The demand for trophy homes costing at least $100 million is growing around the world as the number of billionaires increases. And sales of what the super-wealthy might consider “affordable” luxury—homes costing $1 million or more—increased at the end of 2014, even as the total housing market waned.
“That’s no surprise,” Nela Richardson of Redfin wrote of the real estate firm’s year-end study on the rise of ritzy residences, “given that the luxury housing market was the first to recover after the crisis and has been going strong ever since.”
Behind the boom
In the U.S., many buyers of high-end homes have benefited from a healthy stock market and low interest rates, which put them in the position to invest in million-dollar properties.
According to Redfin, the U.S. cities that are home to more luxury dwellings than any others are in California: San Francisco, Los Angeles, San Jose and San Diego. Close behind are Chicago and Houston.
Worldwide, the U.S. boasts three of the five most-expensive homes sold last year: An estate in East Hampton, NY, went for $174 million. The next most-expensive property was a villa in France, which sold for $146 million. And the No. 3 spot was back in the U.S., where a buyer paid $120 million for a Greenwich, CT, estate. Fourth on the list was a $104 million Hong Kong home; and fifth was a New York penthouse, which sold for $100.5 million.
Christie’s International Real Estate said there were five such sales worldwide, according to Bloomberg.
Bottom line
Homebuilders have gotten the message: Luxury homes are selling.
The “average” luxury home is expensive, but not in the Christie’s stratosphere. Coldwell Banker, for example, calls $750,000 a luxury home price point. Others consider $650,000 pricey enough for the title. New homes with up-to-date, high-end finishes, appliances and extras, according to Nevada Business, are seen as more luxurious than older abodes with dated features, even if the existing homes’ selling prices top $1 million.
Still, the lust for luxury isn’t all good news for the U.S. economy.
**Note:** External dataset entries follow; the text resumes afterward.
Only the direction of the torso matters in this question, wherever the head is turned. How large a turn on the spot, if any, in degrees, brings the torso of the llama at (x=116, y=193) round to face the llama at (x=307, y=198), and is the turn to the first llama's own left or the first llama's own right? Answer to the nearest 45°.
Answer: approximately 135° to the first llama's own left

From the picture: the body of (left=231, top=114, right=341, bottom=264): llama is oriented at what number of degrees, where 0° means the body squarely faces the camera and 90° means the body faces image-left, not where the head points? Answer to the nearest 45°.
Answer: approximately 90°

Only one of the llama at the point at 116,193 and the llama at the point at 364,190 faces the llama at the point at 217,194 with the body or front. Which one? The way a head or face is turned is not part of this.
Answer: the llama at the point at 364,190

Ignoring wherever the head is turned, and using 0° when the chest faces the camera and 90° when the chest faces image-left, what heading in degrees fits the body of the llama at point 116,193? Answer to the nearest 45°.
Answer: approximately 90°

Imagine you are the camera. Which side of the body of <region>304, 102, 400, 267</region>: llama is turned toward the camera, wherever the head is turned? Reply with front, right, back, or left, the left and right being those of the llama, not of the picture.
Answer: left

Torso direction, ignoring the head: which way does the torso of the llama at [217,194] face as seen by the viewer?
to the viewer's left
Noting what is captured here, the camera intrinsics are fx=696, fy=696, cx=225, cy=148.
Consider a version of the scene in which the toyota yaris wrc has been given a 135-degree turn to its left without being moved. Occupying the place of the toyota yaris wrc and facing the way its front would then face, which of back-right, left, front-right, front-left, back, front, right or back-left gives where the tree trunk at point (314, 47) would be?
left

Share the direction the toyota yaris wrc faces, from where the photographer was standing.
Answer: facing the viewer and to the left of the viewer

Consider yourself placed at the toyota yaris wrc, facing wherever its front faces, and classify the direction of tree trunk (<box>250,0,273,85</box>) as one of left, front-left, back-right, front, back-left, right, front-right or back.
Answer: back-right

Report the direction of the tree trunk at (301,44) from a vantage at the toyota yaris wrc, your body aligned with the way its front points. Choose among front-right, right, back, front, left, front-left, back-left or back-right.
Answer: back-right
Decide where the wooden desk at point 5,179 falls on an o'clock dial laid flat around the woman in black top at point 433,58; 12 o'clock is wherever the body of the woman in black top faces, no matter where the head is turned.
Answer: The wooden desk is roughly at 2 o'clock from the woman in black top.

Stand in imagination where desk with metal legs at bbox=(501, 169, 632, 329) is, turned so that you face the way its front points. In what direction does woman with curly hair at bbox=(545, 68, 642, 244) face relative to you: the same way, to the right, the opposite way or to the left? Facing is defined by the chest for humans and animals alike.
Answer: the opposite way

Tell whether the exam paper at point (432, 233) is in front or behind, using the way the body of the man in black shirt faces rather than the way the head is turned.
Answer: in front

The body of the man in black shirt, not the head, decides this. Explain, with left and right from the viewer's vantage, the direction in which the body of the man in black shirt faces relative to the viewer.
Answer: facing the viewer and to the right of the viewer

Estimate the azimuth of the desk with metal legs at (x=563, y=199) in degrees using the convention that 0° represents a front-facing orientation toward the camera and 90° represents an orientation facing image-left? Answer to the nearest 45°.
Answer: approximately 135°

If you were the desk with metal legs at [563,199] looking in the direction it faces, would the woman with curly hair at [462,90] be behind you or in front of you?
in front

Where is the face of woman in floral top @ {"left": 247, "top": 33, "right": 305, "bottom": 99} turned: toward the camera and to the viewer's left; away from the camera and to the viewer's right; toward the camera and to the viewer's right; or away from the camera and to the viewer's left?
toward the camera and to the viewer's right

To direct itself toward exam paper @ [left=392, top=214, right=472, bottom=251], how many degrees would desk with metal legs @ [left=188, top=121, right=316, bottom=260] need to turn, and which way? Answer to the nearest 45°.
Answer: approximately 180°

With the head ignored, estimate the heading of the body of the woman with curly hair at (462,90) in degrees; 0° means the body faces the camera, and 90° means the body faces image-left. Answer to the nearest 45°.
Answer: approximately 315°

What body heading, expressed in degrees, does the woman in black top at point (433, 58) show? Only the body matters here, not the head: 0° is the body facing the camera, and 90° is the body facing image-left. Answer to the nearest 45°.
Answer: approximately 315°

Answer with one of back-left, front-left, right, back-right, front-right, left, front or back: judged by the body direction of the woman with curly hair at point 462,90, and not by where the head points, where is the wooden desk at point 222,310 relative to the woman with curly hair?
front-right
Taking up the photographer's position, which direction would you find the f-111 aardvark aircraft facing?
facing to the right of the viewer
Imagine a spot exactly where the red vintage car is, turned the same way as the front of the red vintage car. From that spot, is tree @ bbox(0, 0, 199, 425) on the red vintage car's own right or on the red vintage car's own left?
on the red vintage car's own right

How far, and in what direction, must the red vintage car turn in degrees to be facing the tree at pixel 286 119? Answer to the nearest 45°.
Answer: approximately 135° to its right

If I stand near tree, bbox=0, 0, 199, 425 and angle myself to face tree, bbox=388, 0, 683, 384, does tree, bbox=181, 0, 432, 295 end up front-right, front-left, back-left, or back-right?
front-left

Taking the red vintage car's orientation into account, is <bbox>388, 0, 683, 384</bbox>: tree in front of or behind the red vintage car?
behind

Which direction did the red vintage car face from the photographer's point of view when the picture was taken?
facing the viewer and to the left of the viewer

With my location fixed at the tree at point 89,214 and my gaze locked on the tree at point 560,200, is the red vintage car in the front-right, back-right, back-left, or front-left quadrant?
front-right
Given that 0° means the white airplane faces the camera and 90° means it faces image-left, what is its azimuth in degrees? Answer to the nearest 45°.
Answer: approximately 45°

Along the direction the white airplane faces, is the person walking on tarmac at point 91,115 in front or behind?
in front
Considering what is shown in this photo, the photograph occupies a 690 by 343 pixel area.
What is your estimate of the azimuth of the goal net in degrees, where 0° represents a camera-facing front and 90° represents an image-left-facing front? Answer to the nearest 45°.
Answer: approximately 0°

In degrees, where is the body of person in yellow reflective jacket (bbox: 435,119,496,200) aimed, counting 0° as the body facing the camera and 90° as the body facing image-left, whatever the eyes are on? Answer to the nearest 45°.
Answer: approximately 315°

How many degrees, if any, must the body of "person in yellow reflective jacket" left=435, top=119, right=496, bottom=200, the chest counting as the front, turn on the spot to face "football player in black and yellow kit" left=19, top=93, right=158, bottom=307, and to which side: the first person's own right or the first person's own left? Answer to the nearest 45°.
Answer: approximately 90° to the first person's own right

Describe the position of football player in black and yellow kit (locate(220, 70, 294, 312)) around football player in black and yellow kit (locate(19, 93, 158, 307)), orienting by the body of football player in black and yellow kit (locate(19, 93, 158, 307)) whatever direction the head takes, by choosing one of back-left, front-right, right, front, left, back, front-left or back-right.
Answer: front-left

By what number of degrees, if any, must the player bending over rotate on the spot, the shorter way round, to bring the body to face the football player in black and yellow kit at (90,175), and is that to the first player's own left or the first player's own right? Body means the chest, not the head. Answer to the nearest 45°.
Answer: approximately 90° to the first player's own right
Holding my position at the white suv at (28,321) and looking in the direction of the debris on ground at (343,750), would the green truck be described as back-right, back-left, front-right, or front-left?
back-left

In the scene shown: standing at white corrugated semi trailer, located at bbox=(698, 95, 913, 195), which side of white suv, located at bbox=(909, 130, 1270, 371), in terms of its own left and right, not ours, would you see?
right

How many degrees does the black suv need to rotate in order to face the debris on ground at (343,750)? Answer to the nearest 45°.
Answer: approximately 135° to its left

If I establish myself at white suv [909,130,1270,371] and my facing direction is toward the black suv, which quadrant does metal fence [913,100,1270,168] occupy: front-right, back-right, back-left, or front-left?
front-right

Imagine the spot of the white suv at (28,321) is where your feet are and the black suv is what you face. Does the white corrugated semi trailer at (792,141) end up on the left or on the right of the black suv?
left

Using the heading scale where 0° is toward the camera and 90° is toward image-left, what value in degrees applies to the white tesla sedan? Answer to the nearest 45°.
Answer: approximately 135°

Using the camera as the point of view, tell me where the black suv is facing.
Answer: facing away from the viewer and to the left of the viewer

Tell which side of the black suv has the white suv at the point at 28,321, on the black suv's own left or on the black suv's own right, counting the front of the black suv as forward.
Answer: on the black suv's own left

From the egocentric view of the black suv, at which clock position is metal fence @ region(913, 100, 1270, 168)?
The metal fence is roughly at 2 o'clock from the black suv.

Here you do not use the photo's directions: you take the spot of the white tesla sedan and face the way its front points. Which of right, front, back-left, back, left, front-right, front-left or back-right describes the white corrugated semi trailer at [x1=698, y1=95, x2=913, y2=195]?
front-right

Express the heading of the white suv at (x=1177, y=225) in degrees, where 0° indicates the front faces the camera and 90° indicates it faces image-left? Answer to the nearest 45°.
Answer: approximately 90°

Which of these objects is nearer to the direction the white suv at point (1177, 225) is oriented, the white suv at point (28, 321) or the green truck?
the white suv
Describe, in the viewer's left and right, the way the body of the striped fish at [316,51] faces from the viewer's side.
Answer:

“An economy like New York City requires a vaster diversity of activity,” Richard Anderson, president of the New York Building Congress, said last week of a study by his organization that showed the luxury market was largely responsible for a 26% jump in construction spending last year throughout the city.
And while the spurt of high-cost construction has been good for the building trades, Anderson said new housing “needs to be job-generating, not just construction job-generating. It needs to be targeted toward an infrastructure that will support and sustain an economy.”
Super-sized
Yet U.S. Commerce Department numbers show that Americans are super-sizing their homes again.
Median home sizes hit a record high of 2,415 square feet in 2014, and more homes sold for upward of $400,000 than for less than $200,000, according to the department. The Wall Street Journal reported that 4.8% of homes sold last year for $750,000 or more.
Builders are responding by building bigger, more expensive houses.
Their reasoning: Few young adults are buying homes, so the demand for lower-cost, entry-level starter homes has dropped off. At the same time, homeowners who are ready to “move up” have higher incomes, more money in the bank, and better credit scores, and are lining up to buy roomy houses with fine amenities.
Short lived?
Still, economists at the National Association of Home Builders and elsewhere predict the trend could be short-lived.
Millennials, who have delayed marriage and children and who have struggled to save money for down payments, are expected to hit the market with some force as soon as this summer as banks relax credit requirements and accept smaller down payments, and as young adults land more secure, better-paying jobs.
The Journal reported that several homebuilders are gradually shrinking the size of their homes under construction in anticipation of the influx of first-time buyers later this year.